札幌のモエレ公園が盛況だという。イサムノグチが世を去る年、1988年の5月~11月に基本設計を行ったものだ。ゴミ処理場の跡地に彫刻的な地形が造成され、彼のデザインした遊具がおよそ120基点在している。見所というのは人それぞれだろうが、最も一般的な人気は、「海の噴水」である。40分かけて、霧状の水、打ち上げられる水、大波の水といった、水で表現されるあらゆる造形が現れては消える。このプログラムの詳細までイサムノグチがデザインしたというのではなく、実施設計者がマイアミのベイフロントパークのものを模したという。リカルドリゴレッタ設計のホテルカミーノリアル(メキシコシティー/1968)で同様のものを見たときの新鮮な感動によって、個人的には辛うじてこの噴水を疑似体験させてくれる。
話は飛ぶようだが、今年オープンした防衛庁跡地の再開発東京ミッドタウンにも、各所に水と光の造形意匠が施されていた。ガラスの屋根に水が流され、そこから透過してくる光が動く陰影となって地下に光をもたらす。思わず立ち止まる。その他各所に水と光、共通するのはすべてが動いているということ。考えを走らせれば、動く光という意味では、なにも風光明媚な繁華街に限らず、店舗や住宅の別を問わず、町中に点在し、点滅していることに気付く。LEDと点滅装置の量産化により装飾化した人工照明は、もはや日常の光である。

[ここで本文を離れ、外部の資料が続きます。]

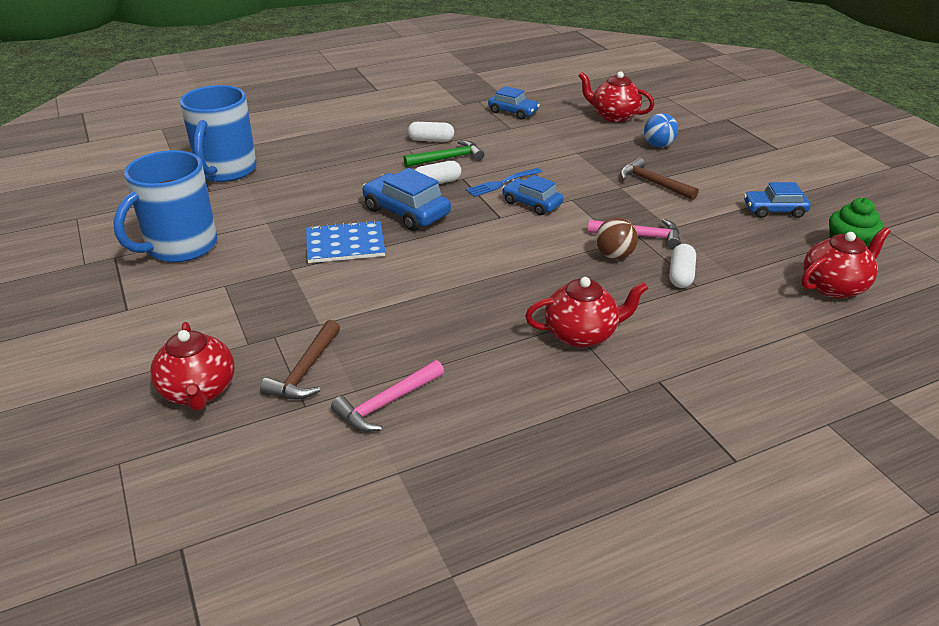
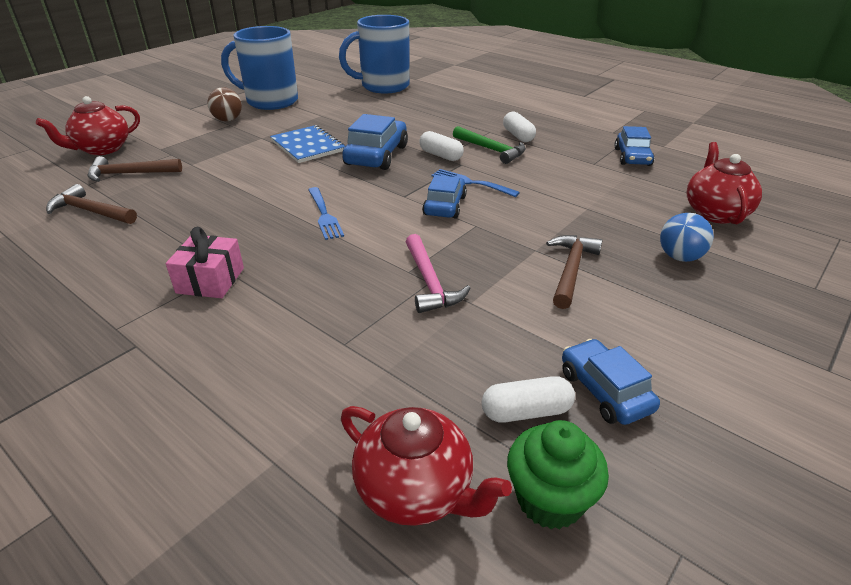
camera: 65 degrees right, 0 degrees up
pink hammer [331,360,444,432] -> brown hammer [46,184,137,224]
red teapot [525,277,648,348] -> pink gift [166,227,244,298]
brown ball [596,218,638,259] -> brown ball moved to [208,87,242,121]
white capsule [669,244,696,288] -> white capsule moved to [482,376,575,423]
none -> blue fork [308,187,344,240]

年間200万人以上の来訪者を呼ぶ門司港レトロ。街の見所の一つに「ブルーウィング」という跳ね橋がある。港を回遊するための人間の動線である。第一船だまりに入港する船の動線と交差するということで、それらが往来する度にアナウンスが流れ、橋はつり上げられ、真っ二つに分かれて八の時にそり上がる。船の動線を温存するというより、橋が動くということが街のアトラクションとなっていることの意義深さを感じる。
私たちは明らかに動かぬものより動くモノに反応するという自らの習性を利用し、利用されている。そういった意味では、私たちはいくつになっても、赤ちゃんの関心を釘付けにするベビーメリー(くるくる回る玩具)の原理をいつまでも持ち続けているのかもしれない。動かない建築、動くものを引っ付けていない建築が、いつかは大衆の関心から除外されるという老婆心が芽生えなくもない。そういう風に一歩引いて見ると、すこし滑稽な人とモノとの関係である。
2007/12/16 原稿2本書いて腕しびれる。